**Your instructions**
Set down exactly, with nothing added, the lines from the one containing "For every layout" through the end of the entries.

---------- Data for this task ----------

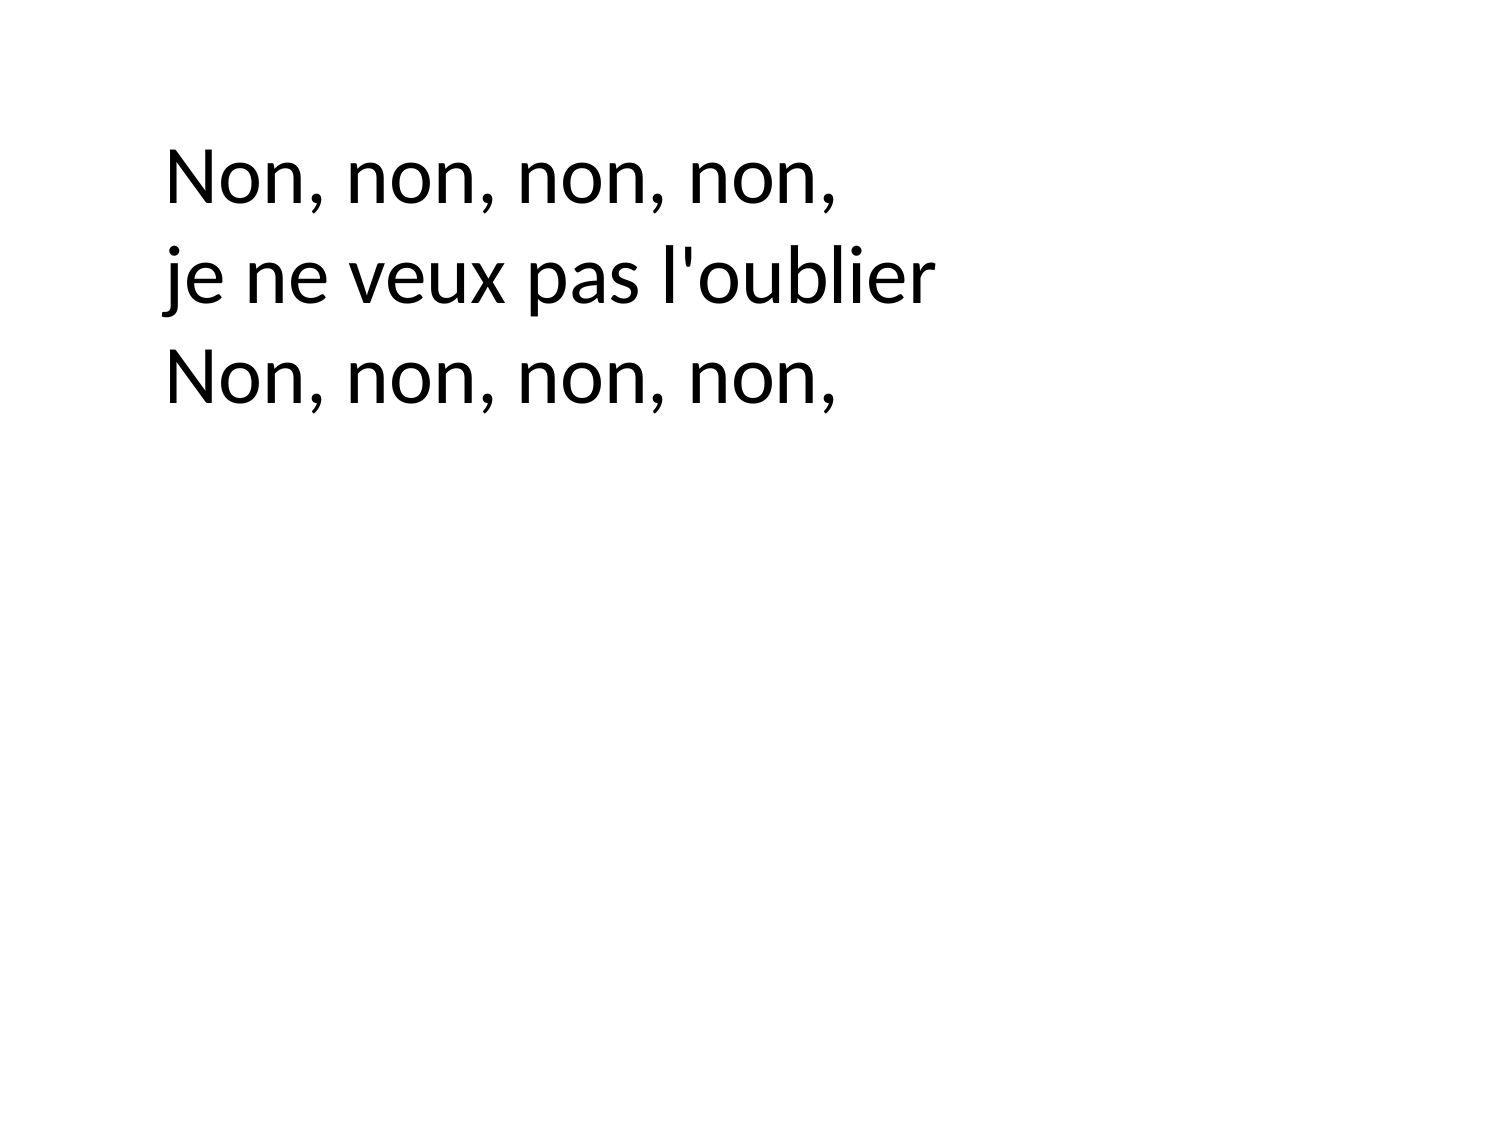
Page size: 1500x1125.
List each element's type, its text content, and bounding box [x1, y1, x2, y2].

text_box Non, non, non, non, je ne veux pas l'oublier Non, non, non, non, [150, 112, 1500, 728]
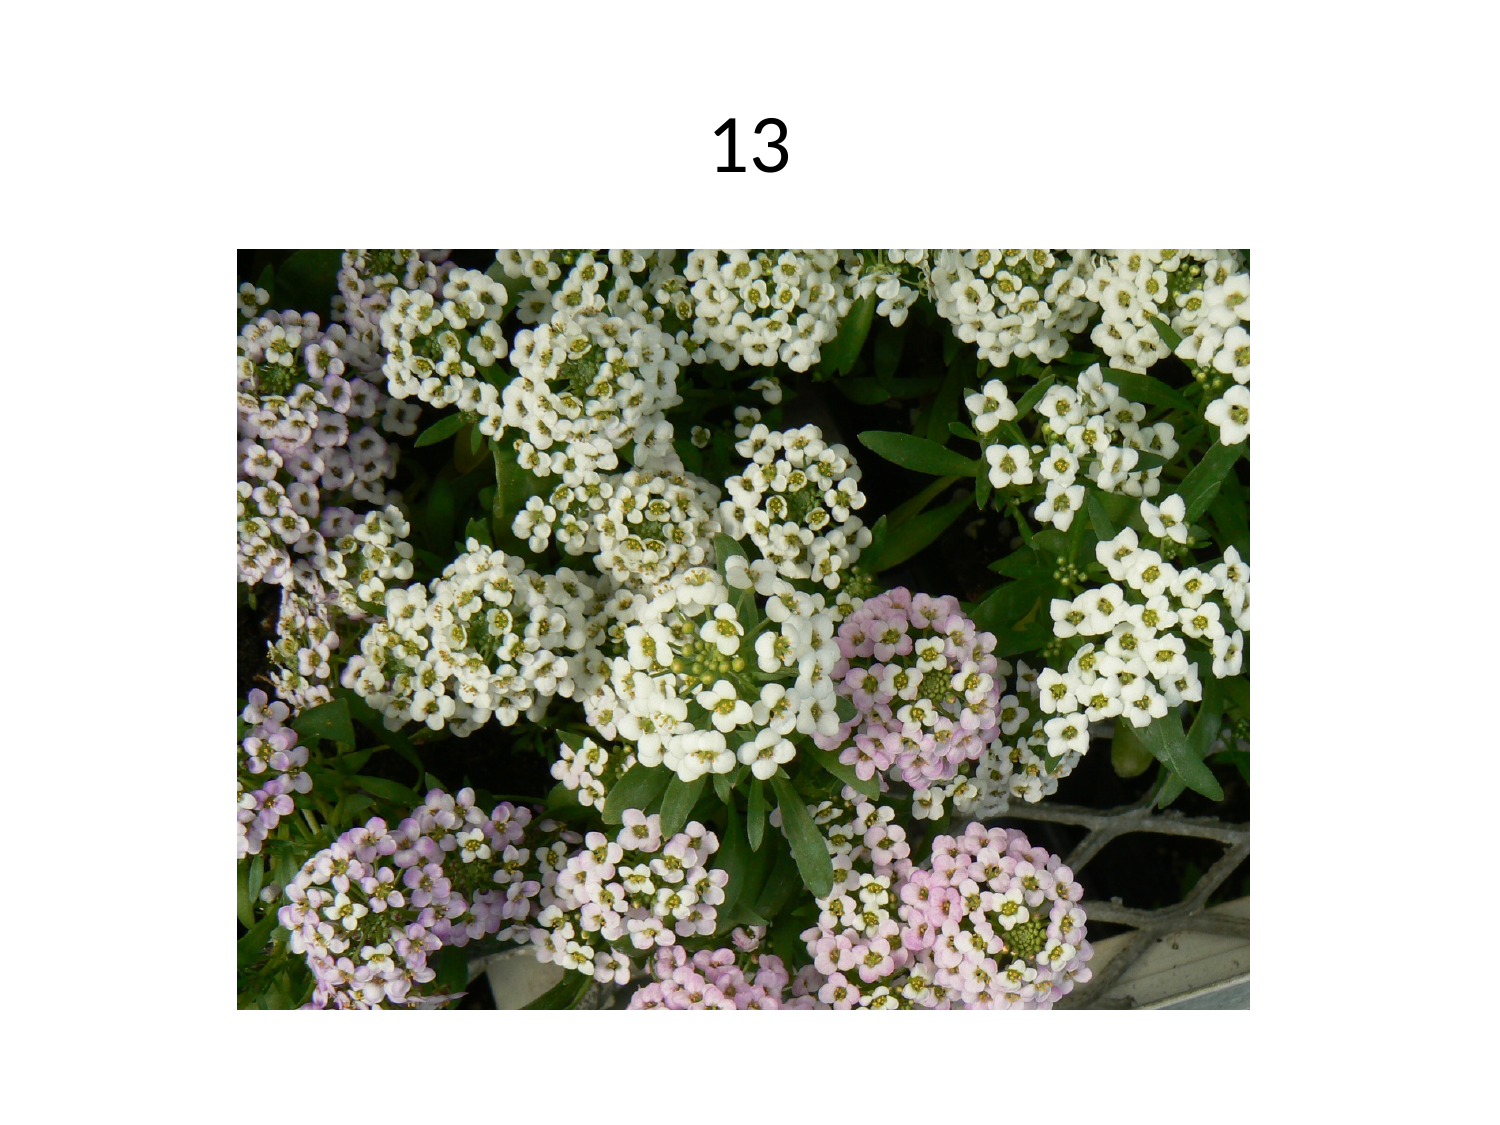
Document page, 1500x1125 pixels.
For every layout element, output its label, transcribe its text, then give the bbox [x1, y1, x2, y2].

title 13 [0, 45, 1500, 233]
picture [237, 249, 1251, 1010]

----------

**Answer box**
For every layout element, output its label, transcribe its text, then give the bbox [x1, y1, x2, y2].

title 13 [0, 45, 1500, 233]
picture [237, 249, 1251, 1010]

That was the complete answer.